Classifying excel workbooks based on "string name" at specific location of excel sheet

51 views Asked by At

I am working with ~30 excel workbooks containing data with different set of designs. However, excel sheets within workbook are well formatted.

# There is a pattern, wherein if we have string "System setting" at 
# i.e., 
df[4,4] == "System setting"  #(then it is single core setup)

# Similarly,
df[4,6] == "System setting" # (then it is double core setup)
df[4,9] == "System setting" # (then it is triple core setup)

Now, I want to classify all of workbooks based on this information; whether their system setting is of single core, double core or triple core.

I tried following.

# Creating list of file names within folder
file_list <- list.files(pattern = '*.xlsx')
file_list

# Extracting sheet of interest as list of dataframes
Setup <- sapply(file_list, function(i){
  x = read_excel(i, sheet = "Setup")
  x
}, simplify = F, USE.NAMES = T)

# Now looking for specific information at cell location, this is for specifically identify sheets with single core 
Check_single_core <- for (i in Setup){
                        x = i[4,4]
                        x
                     }

There are 11 out of 30 files have string, "System setting" at this location (i.e., i[4,4]) However, output over here is null.

I also tried this with lapply

Check_single_core_2 <- lapply(Setup, function(j){
  y = j[4,4]
  y
})

However, this generates list of 30 tibbles. All of them are blank.

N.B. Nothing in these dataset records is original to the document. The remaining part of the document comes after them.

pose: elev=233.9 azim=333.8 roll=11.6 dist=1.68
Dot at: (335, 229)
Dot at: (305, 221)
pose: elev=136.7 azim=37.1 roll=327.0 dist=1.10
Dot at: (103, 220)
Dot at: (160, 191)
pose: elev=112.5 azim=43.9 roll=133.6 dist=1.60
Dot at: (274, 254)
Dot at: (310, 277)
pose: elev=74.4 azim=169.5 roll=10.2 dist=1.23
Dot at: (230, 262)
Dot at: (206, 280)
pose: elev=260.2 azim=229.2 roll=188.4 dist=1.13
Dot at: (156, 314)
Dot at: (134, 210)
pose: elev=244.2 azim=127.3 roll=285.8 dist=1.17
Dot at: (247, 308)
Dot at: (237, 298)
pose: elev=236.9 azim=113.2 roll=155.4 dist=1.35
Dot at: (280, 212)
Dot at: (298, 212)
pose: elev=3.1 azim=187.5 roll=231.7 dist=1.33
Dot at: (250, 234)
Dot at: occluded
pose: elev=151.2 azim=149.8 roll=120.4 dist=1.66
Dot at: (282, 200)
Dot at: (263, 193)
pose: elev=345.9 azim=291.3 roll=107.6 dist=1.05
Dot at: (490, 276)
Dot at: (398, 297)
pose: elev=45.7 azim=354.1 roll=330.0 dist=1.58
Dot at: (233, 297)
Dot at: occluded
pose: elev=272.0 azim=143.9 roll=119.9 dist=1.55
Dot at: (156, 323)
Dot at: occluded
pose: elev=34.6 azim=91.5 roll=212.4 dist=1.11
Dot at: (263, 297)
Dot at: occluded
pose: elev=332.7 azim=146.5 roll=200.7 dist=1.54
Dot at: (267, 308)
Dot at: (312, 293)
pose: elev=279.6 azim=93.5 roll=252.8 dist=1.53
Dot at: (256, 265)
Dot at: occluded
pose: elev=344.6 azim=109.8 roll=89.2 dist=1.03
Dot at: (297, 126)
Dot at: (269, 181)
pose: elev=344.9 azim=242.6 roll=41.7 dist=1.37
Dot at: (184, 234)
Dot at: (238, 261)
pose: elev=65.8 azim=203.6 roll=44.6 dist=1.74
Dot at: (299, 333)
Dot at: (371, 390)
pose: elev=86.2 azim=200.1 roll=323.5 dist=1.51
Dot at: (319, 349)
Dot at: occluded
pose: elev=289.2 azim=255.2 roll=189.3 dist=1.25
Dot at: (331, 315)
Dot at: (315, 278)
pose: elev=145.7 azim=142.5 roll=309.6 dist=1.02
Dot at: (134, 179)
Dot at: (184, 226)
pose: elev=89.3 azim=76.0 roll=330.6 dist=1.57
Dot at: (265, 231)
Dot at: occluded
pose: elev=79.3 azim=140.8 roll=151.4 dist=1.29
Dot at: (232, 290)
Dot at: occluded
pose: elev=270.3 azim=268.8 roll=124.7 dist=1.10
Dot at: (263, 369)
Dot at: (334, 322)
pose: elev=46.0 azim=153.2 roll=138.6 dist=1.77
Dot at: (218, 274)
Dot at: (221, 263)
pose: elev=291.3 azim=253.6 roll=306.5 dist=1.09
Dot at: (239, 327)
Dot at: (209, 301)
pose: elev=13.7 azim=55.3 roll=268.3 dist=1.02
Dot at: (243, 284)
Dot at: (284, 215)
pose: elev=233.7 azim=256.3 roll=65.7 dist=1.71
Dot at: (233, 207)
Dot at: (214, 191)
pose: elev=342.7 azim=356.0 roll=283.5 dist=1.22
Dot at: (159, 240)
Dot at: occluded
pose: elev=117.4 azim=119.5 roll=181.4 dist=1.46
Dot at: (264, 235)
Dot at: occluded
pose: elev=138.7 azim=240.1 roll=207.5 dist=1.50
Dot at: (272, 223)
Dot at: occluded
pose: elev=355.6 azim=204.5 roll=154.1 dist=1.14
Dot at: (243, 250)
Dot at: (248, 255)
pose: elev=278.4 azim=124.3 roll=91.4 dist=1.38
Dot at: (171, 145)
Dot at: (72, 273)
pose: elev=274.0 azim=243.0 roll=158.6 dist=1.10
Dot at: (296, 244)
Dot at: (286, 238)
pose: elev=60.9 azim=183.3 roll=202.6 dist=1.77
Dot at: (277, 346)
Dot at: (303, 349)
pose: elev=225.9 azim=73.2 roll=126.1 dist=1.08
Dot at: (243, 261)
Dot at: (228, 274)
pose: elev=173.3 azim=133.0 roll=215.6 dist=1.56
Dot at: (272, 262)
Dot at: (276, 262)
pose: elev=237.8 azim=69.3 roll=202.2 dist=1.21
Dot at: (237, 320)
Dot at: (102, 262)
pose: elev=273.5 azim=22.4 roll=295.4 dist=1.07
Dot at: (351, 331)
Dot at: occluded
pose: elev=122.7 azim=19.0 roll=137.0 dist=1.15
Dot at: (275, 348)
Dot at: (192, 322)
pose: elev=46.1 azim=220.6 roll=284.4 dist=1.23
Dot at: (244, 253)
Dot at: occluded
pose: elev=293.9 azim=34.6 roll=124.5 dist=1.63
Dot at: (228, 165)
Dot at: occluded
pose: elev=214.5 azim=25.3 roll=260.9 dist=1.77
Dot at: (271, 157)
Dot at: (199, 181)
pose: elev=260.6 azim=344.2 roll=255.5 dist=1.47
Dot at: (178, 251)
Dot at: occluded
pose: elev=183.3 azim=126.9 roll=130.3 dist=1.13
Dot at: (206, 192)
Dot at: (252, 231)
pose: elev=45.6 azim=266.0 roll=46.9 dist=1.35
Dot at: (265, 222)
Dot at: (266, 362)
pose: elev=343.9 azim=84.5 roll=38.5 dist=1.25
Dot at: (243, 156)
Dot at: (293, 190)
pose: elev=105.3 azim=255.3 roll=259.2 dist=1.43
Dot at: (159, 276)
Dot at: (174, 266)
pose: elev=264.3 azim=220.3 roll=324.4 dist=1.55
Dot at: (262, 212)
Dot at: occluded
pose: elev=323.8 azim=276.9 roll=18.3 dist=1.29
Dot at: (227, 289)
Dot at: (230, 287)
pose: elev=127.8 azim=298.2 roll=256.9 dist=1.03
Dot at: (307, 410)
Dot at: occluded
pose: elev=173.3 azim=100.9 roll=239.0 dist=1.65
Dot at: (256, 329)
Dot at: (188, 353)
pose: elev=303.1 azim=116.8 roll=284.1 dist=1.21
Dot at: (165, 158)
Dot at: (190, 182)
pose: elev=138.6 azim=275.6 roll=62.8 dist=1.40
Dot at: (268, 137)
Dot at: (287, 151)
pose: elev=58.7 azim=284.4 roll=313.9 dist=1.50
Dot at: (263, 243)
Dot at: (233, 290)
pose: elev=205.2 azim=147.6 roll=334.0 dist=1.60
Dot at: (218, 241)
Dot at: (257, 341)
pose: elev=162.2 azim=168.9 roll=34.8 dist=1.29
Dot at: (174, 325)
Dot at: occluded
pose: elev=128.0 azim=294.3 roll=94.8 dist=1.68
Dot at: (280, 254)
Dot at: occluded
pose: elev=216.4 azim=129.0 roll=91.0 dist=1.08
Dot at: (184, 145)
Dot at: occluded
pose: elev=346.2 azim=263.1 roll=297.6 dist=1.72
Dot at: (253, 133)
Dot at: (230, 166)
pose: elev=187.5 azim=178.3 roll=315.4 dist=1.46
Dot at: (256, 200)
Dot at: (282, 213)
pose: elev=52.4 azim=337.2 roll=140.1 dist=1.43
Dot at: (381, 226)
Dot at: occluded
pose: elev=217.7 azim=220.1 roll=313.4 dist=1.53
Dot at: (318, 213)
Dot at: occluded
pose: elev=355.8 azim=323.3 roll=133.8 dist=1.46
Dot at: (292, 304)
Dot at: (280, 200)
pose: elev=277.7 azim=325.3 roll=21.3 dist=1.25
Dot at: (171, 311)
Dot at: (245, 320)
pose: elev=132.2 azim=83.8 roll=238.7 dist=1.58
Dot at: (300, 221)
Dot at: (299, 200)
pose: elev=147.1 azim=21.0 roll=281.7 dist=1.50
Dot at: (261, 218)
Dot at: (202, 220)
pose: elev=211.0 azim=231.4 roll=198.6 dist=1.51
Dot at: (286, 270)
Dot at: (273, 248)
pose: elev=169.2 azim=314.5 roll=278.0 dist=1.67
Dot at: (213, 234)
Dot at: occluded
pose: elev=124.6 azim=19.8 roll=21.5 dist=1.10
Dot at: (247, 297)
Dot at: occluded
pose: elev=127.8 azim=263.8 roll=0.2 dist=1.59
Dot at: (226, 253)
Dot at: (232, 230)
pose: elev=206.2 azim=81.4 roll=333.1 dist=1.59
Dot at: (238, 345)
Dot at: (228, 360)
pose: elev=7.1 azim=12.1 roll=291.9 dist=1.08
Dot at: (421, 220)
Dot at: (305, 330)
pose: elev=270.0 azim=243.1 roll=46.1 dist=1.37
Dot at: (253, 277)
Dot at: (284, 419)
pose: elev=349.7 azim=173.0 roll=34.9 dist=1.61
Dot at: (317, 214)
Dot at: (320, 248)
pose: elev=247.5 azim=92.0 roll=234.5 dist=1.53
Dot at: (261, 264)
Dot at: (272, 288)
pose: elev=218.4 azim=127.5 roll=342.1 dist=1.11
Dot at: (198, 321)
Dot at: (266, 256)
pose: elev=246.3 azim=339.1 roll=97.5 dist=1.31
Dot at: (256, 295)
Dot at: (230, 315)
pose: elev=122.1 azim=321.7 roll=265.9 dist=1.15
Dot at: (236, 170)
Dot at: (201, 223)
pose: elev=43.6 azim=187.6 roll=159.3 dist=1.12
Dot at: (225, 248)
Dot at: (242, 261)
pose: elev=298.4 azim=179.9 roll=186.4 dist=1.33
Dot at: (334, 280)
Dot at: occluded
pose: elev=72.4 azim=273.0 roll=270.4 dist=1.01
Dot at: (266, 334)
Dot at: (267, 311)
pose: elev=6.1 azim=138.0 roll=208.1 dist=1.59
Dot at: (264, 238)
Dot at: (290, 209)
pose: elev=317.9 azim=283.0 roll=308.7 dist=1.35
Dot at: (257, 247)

I would like to understand how I can resolve this and further classify all of them under correct category.

1

There are 1 answers

0
Emmanuel Hamel On

If the information is in a specific cell in your excel files, you could use the following approach :

library(RDCOMClient)

xlApp <- COMCreate("Excel.Application")
xlApp[["DisplayAlerts"]] <- FALSE
xlApp[["Visible"]] <- FALSE

path_To_Excel_File <- "D:/excel_File.xlsx"
xlWbk <- xlApp$Workbooks()$Open(path_To_Excel_File)

xlWbk$Sheets(1)$Range("B2")$Value()

You could also consider the following approach to read a specific cell :

library(readxl)
read_excel(path_To_Excel_File, range = "B2")

Once you have the information you can use it to classify the excel files.